** Opening DATA RECORDS block **
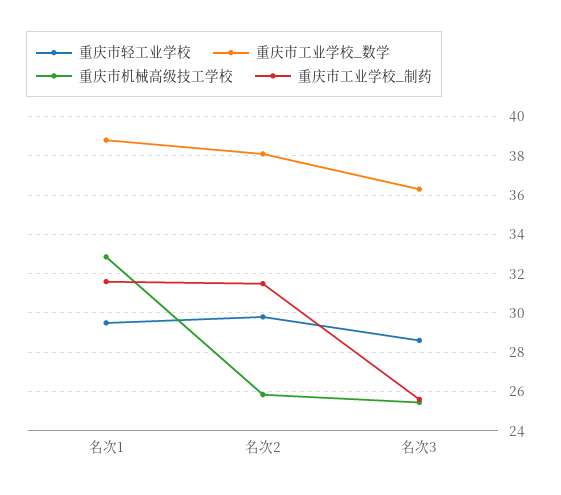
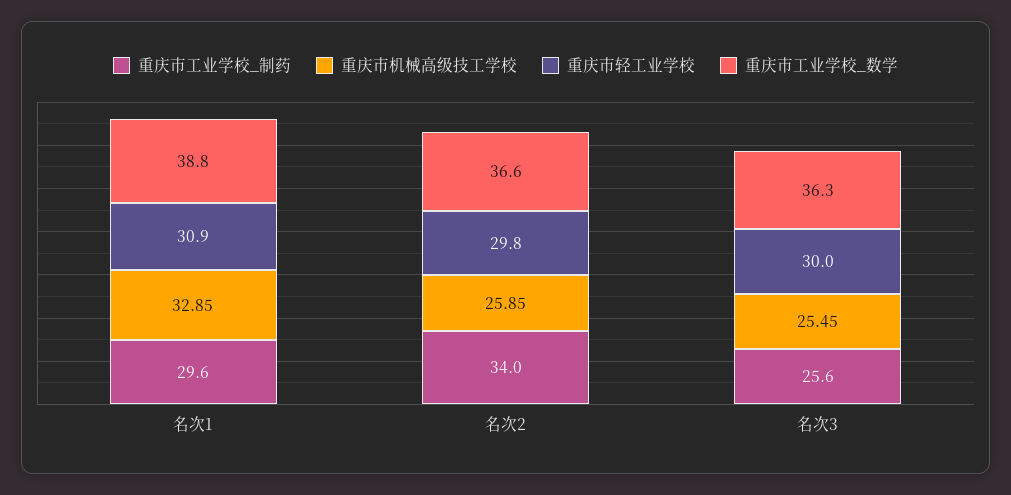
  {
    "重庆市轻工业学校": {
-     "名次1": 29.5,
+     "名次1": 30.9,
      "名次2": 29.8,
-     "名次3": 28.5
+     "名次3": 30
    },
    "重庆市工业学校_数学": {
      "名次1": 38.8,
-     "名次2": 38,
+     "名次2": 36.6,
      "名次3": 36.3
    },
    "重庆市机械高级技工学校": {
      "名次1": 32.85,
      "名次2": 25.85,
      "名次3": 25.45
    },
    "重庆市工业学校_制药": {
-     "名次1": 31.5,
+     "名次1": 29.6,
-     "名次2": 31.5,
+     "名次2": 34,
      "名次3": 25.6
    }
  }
** Closing DATA RECORDS block **
EXERCISE >> Write out the entries word for word. Skip the pictures.

RESPONSE TO THE TASK >>
  {
    "重庆市轻工业学校": {
-     "名次1": 29.5,
+     "名次1": 30.9,
      "名次2": 29.8,
-     "名次3": 28.5
+     "名次3": 30
    },
    "重庆市工业学校_数学": {
      "名次1": 38.8,
-     "名次2": 38,
+     "名次2": 36.6,
      "名次3": 36.3
    },
    "重庆市机械高级技工学校": {
      "名次1": 32.85,
      "名次2": 25.85,
      "名次3": 25.45
    },
    "重庆市工业学校_制药": {
-     "名次1": 31.5,
+     "名次1": 29.6,
-     "名次2": 31.5,
+     "名次2": 34,
      "名次3": 25.6
    }
  }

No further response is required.